Consider the evolution of an offensive security practitioner from running someone else’s scripts to learning enough about the target environments to begin “living off the land” (LOL) and using native system capabilities to continue an attack once they’ve gotten a foothold. There are entire sites dedicated to “LOLBins” (Living Off The Land Binaries) or native programs that can be used for LOL, and PowerShell is probably the king of LOLBins.

What’s interesting is that MITRE deviated from using PowerShell Empire (a post-exploitation tool), as it did in round 1, to executing its own PowerShell scripts in this round . . . and the sudden drop in detections is a pretty good indication that these endpoint detection and response (EDR) products had been designed to look for post-exploitation tools instead of leveraging the Antimalware Scan Interface (AMSI) exposed by Microsoft for monitoring scripting within the environment, which provides the telemetry these vendors needed for detecting many of the events in this evaluation.
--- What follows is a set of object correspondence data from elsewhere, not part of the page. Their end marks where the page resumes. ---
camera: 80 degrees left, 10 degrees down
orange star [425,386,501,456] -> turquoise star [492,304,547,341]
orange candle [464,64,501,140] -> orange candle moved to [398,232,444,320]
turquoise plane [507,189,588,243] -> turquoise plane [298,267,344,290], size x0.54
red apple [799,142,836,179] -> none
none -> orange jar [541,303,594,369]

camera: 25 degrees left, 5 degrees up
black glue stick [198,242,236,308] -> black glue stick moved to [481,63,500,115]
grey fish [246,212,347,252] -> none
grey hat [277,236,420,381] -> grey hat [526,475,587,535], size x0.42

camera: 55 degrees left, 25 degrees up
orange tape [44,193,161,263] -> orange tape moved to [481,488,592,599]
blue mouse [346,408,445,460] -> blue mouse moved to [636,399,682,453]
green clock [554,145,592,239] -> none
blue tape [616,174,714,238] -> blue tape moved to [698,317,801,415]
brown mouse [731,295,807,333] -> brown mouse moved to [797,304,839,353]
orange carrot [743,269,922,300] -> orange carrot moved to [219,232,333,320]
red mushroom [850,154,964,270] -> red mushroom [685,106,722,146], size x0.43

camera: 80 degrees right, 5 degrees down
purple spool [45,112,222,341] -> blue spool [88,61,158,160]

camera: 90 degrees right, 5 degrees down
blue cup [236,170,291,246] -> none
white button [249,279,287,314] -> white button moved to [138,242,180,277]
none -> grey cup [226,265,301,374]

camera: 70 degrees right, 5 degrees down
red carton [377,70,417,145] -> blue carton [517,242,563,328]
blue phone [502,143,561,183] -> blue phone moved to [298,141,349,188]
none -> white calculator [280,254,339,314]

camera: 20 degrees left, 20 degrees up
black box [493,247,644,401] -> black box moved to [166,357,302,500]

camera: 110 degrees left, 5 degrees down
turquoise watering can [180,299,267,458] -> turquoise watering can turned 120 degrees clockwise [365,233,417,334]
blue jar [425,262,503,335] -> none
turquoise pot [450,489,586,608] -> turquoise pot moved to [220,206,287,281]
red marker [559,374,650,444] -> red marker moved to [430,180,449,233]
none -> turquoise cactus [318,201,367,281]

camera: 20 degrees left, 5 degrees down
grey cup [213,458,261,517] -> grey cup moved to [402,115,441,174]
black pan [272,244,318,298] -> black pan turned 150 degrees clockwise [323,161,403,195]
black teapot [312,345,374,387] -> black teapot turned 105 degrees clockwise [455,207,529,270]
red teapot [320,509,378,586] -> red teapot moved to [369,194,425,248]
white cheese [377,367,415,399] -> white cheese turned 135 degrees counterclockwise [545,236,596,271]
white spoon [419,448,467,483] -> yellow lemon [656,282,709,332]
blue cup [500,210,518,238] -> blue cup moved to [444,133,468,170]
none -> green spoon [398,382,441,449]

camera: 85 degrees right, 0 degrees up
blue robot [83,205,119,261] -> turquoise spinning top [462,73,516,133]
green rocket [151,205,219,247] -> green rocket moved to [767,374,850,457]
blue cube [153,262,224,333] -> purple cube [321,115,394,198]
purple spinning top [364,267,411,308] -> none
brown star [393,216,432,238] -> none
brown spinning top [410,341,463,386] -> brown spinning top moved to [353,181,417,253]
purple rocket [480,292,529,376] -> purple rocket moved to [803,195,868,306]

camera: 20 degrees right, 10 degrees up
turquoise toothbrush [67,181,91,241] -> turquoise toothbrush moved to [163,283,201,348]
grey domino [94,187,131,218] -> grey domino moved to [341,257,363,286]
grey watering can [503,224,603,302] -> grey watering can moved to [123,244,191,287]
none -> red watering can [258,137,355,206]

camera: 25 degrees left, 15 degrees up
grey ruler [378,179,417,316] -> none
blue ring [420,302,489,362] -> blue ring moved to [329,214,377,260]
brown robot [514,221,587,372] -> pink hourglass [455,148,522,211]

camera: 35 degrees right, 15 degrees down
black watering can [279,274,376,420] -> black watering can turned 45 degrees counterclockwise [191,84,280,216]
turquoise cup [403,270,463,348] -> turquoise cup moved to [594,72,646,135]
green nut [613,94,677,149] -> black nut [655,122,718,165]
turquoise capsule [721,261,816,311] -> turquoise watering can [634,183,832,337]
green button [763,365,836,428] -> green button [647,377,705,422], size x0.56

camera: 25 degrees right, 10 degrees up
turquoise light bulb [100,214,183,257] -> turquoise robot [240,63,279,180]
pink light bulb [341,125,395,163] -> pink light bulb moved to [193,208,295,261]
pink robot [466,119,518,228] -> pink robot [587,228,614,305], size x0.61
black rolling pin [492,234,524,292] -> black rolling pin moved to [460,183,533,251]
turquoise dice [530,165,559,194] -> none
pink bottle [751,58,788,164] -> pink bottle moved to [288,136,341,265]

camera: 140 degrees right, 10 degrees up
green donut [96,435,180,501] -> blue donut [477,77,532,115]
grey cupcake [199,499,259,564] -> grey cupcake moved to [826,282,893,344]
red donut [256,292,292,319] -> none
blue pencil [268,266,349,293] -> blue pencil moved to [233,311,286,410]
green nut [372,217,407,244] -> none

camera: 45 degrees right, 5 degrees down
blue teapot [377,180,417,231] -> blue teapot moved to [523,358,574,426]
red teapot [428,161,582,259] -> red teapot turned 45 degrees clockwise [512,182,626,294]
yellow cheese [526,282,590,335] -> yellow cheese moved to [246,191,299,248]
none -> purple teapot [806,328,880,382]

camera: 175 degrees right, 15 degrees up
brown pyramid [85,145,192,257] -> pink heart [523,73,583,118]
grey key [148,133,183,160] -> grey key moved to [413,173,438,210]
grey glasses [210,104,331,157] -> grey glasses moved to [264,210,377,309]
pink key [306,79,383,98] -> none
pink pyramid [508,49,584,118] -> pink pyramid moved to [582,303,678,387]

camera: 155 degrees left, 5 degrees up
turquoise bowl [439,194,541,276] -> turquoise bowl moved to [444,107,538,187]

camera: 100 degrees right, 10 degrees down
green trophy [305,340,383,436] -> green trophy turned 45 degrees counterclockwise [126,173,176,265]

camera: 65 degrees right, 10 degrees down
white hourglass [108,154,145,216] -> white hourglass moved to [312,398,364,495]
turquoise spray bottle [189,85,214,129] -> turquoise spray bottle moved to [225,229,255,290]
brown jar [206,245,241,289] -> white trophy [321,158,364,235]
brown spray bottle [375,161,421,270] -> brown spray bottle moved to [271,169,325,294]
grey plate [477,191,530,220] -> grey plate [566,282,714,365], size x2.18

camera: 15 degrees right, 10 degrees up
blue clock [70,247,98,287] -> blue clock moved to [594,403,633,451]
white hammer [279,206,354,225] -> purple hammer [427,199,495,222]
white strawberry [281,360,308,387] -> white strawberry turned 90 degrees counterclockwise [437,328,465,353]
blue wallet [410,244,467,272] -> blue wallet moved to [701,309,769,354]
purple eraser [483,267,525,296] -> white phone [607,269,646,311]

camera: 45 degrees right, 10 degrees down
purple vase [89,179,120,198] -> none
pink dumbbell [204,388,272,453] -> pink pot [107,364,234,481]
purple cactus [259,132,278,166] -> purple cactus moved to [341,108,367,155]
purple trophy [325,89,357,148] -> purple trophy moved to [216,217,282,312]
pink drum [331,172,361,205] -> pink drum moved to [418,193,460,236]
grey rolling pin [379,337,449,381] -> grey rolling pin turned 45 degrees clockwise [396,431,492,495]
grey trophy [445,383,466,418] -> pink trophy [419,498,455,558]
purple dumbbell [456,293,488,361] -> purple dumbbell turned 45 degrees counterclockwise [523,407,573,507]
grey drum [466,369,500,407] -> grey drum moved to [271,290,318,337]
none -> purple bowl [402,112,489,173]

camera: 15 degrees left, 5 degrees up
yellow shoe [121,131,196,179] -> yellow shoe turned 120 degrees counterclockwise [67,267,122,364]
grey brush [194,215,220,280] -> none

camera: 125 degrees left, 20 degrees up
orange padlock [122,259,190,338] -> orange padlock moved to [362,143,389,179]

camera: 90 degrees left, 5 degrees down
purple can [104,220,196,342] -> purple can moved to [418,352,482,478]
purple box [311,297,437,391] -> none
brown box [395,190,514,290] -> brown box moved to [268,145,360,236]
This Represents A Huge Vulnerability For Their Clients

While it’s true that adversaries only tend to work as hard as they have to, and many of them leverage these automated post-exploitation tools, you have to imagine they are using this evaluation to identify gaps and build a plan of attack after they’ve fingerprinted your security controls. So how bad is this? I pushed an update to my GitHub repo that generates a metric I’m calling “powerfail,” which counts the “misses” for each of these products in substeps where the documented procedure indicated that the attacker leveraged PowerShell. Vendors frequently highlight the number of “None” detections as “misses” where there wasn’t even telemetry recorded for an event. I think this is a pretty good place to use this metric because alerting on LOLBins would be extremely noisy, but you definitely want to ensure you have telemetry for it.

Let me reiterate: If your product is not generating telemetry detections for PowerShell, you’re blind. You may be able to detect an adversary coincidentally due to what the scripts are doing, but it makes it a lot harder to triage and investigate when you don’t have a record of what was being executed. Incidentally, many vendors do well detecting T1086: Powershell, but due to noise constraints, you can’t alert on this without knowing what’s being done with it. This problem is a lot bigger than T1086. Remember, THESE LOLBins ARE PART OF YOUR OPERATING SYSTEM AND ARE LIKELY IN FREQUENT LEGITIMATE USE IN YOUR ENVIRONMENT.

Make sure your vendor of choice doesn’t have a lot of “powerfails” and, if they do, that they have recognized this issue and remediated it.